Impacto da Redução de Juros na Economia
A redução da Selic tem como objetivo principal baratear o crédito e, com isso, incentivar o consumo e os investimentos. Quando os juros estão elevados, o custo do crédito aumenta, afetando diretamente as compras parceladas, o uso do cartão de crédito e o financiamento imobiliário, o que tende a desacelerar a demanda. Por outro lado, a queda na taxa de juros abre a perspectiva de um cenário mais favorável para o crescimento econômico e a redução do risco de descontrole inflacionário.

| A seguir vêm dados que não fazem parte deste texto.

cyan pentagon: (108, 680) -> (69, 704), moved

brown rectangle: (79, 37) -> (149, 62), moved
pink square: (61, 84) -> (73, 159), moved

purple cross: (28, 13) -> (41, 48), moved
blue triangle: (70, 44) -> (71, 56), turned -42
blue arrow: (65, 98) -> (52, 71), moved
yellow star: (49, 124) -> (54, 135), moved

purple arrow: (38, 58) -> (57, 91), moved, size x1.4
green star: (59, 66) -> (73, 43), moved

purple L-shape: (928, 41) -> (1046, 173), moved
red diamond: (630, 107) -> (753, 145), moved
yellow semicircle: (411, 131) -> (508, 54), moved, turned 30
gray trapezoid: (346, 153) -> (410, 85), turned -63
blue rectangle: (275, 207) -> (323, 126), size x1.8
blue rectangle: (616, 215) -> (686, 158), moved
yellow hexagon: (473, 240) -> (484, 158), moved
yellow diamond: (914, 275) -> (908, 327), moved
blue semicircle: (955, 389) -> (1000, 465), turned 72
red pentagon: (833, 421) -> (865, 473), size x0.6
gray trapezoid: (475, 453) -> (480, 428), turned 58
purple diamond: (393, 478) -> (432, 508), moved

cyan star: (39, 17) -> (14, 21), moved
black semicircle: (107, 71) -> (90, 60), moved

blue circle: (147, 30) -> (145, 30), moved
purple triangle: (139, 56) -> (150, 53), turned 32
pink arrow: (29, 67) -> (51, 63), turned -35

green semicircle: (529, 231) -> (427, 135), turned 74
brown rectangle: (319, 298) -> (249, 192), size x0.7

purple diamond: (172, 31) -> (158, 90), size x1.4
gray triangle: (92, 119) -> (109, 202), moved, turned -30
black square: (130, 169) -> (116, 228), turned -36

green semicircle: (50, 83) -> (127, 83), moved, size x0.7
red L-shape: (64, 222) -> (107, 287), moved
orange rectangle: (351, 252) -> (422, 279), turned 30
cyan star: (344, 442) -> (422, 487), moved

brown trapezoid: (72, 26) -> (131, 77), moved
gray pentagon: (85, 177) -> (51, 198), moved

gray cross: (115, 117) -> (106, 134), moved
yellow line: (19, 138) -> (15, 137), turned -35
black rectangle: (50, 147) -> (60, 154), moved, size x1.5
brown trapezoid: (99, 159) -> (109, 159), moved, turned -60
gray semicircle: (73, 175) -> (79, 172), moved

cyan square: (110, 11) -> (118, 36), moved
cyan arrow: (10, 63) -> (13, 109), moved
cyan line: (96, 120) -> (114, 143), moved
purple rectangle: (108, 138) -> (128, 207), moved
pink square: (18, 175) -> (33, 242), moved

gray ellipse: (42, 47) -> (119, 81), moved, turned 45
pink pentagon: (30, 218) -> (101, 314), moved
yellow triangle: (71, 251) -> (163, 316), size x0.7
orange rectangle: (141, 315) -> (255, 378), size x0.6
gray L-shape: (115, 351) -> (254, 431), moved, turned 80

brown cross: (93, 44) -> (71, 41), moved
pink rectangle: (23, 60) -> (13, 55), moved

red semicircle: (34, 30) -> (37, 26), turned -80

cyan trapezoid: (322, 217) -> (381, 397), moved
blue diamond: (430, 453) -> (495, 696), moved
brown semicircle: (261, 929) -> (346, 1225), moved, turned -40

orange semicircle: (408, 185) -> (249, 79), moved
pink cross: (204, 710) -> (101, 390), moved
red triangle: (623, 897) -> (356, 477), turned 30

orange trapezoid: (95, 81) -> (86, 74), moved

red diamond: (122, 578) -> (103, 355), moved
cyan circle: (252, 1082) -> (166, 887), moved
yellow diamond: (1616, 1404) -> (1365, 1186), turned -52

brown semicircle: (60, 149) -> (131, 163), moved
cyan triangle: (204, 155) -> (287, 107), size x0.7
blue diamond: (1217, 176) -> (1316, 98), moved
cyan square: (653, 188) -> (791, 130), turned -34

Contexto de Cortes e Desafios Inflacionários
O ciclo de cortes na Selic teve início em março deste ano, em um contexto inicial de desaceleração da inflação. No entanto, fatores externos, como os conflitos geopolíticos no Oriente Médio, impactaram os preços de commodities essenciais, como combustíveis e alimentos, gerando pressões inflacionárias e influenciando as decisões futuras do Copom. Na reunião de abril, o próprio comitê já havia sinalizado a necessidade de cautela em um ritmo mais acelerado de queda, citando as incertezas globais e as expectativas de inflação persistente.
Histórico Recente da Taxa Selic
A Taxa Selic atingiu seu pico recente em junho de 2025, permanecendo em 15% ao ano, o maior patamar observado em quase duas décadas. Essa política de juros altos foi mantida por um período significativo para combater a inflação. Agora, com a inflação sob maior controle, embora ainda sujeita a volatilidades, o Copom adota uma abordagem de afrouxamento monetário gradual, ponderando os benefícios para a atividade econômica com os riscos à estabilidade de preços.